Gordon in 2016 inside a retrospective of his work at the New York Public Library for the Performing Arts./Sam Hodgson for The New York Times.

By Radwan Farraj


   David Gordon, an award-winning director and choreographer who lived a vibrant career in theater, passed away on Jan. 29 in his Manhattan home. Gordon was 85. 

   Born on July 14, 1936, Gordon was the son of two Jewish immigrants from Eastern Europe, Samuel and Rose (Wunderlich) Gordon. The choreographer spent his childhood in the Lower East Side and Coney Island, graduating from Brooklyn College with a BFA in 1956. Originally an English major, Gordon switched to art and eventually secured the lead role of the Witch Boy in the college’s production of “Dark of the Moon.”

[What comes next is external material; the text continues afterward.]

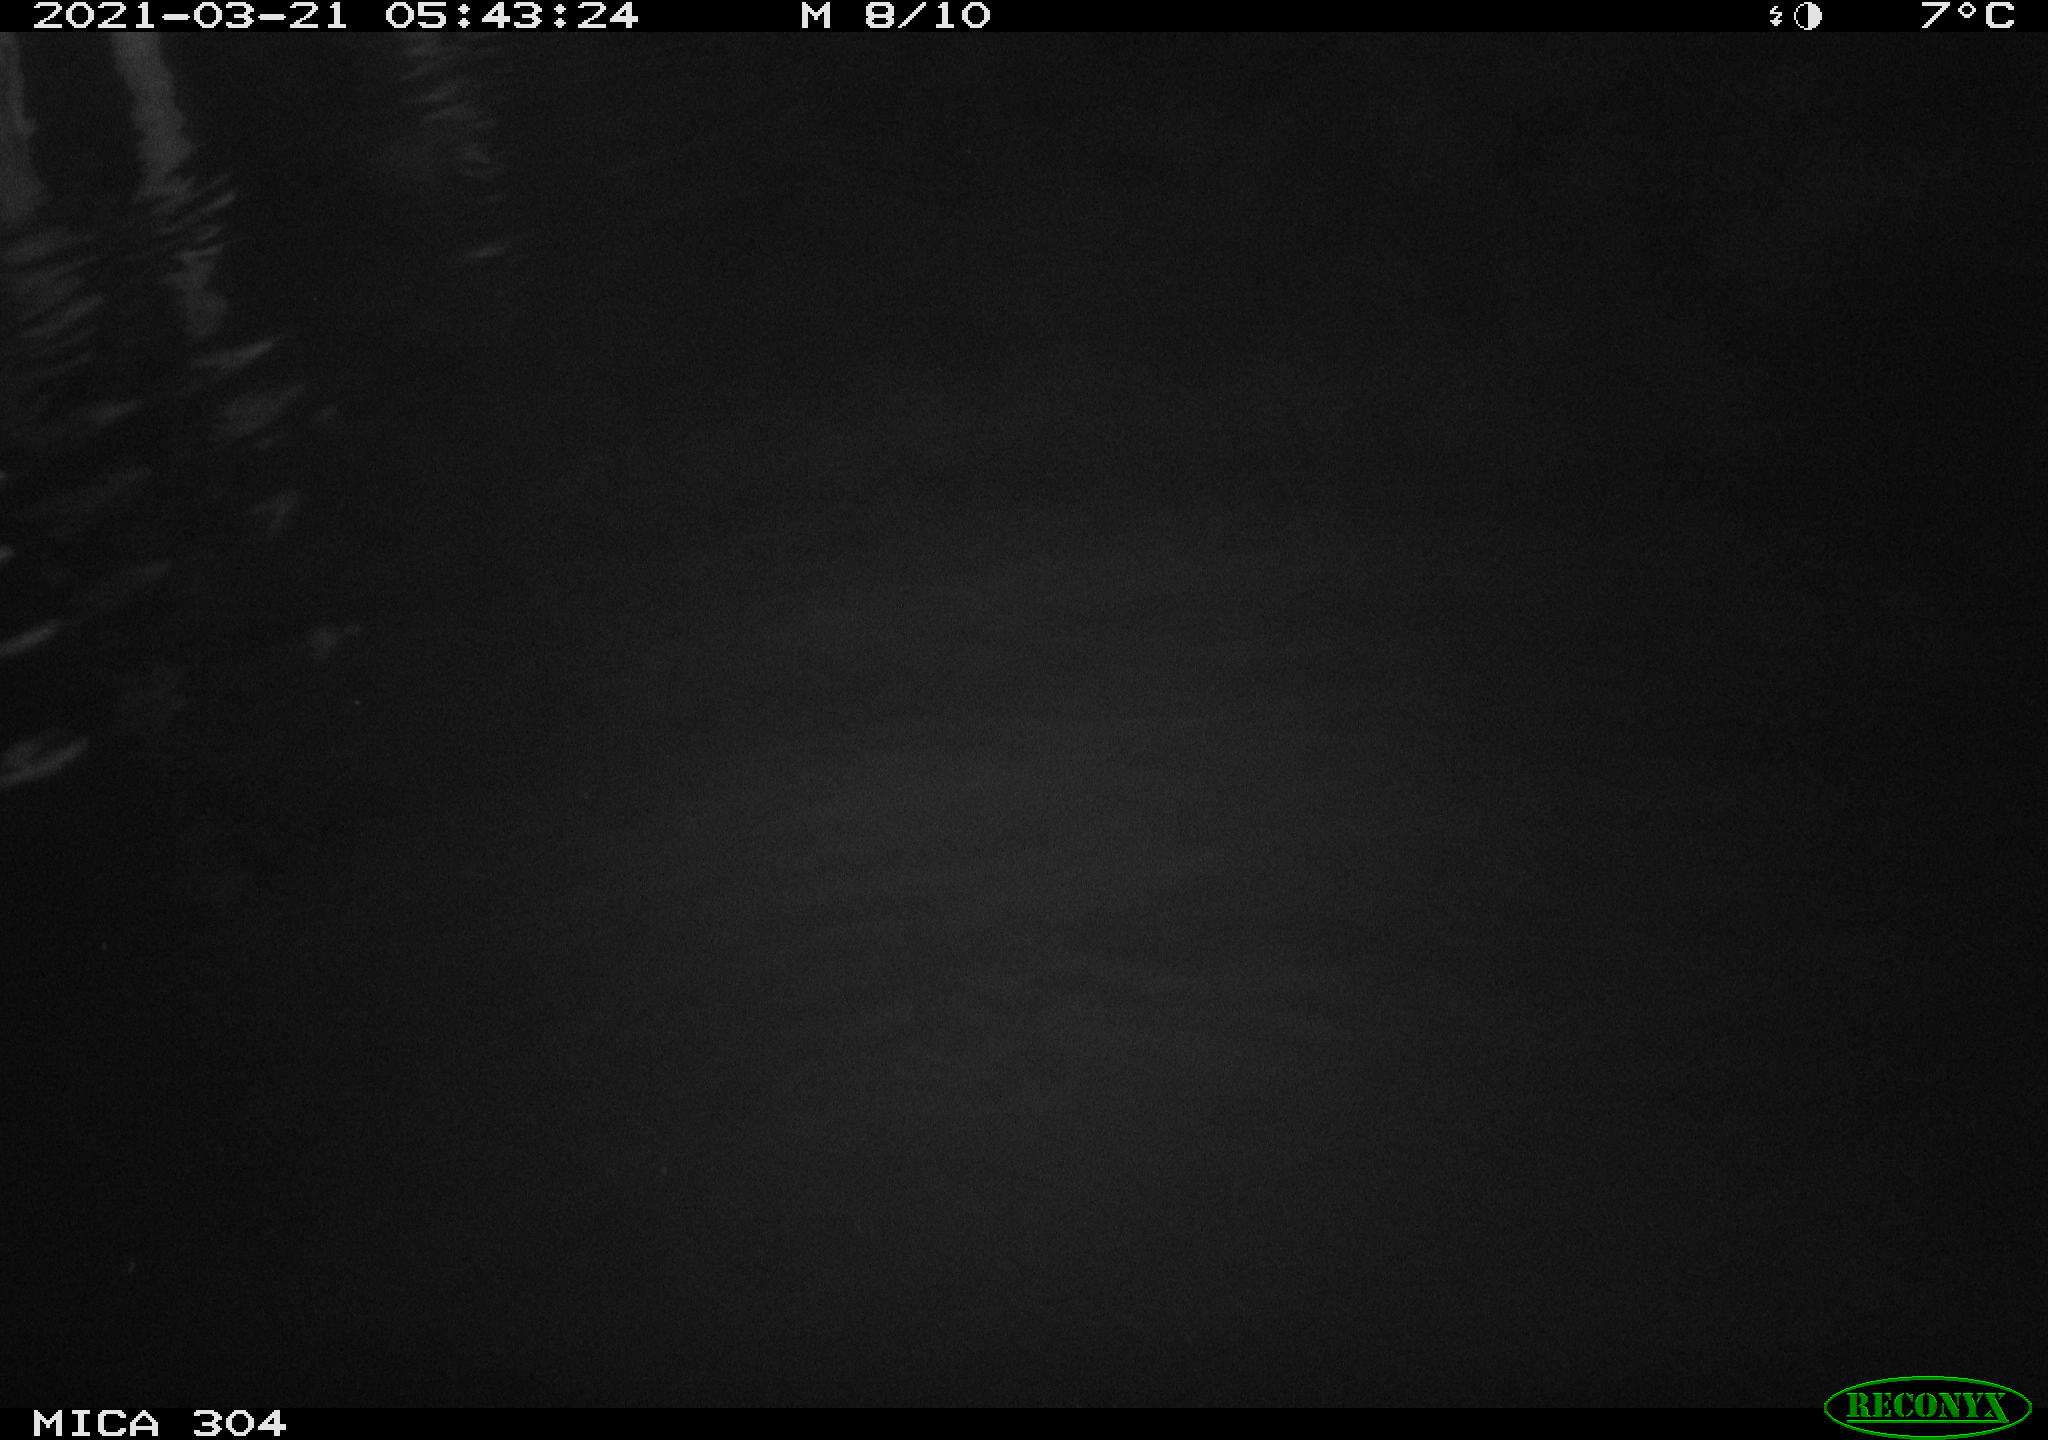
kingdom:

   In 1957, Gordon joined the dance company of choreographer James Waring, an influential figure of New York’s avant-garde during the 50s and 60s, where he met his future wife Valda Setterfield, an actress and dancer from England. Setterfield and Gordon married in 1961 and were together until Gordon’s passing. Gordon would perform solo or as a duet with Setterfield in performances he choreographed.

   After facing extreme criticism in 1966 for his solo performance of “Walks and Digressions,” Gordon stopped choreographing dances altogether for nearly five years. In 1971, Gordon would pick up where he left off, making performances and touring with a crew of fellow performers throughout the 1970s and 1980s as members of his Pick Up Performance Company. 

   Following the debut of Gordon’s “Framework” and his involvement in “The Photographer” (1983), he was awarded his first New York Dance and Performance (Bessie) Award. “Framework” was praised for its potential to link the past and future of dance, and its use of dialogue and dance to create a powerful performance. 

    Gordon went on to receive in 1991 his second Bessie and first Off-Broadway Theater (Obie) Award for “The Mysteries and What’s So Funny?” (1991). Later, he earned another Obie Award for “The Family Business” (1994), in which he collaborated with his son and playwright Ain Gordon.  Gordon received his fourth Bessie Award in 2001 for his “FAMILY$DEATH@ART.COMedy,” and directed and choreographed his own adaptations of several classic works throughout the 2000s.

  He is survived by his wife, whom he celebrated with his 61st wedding anniversary the night before he passed, his son, sister Lois Gordon, and two granddaughters.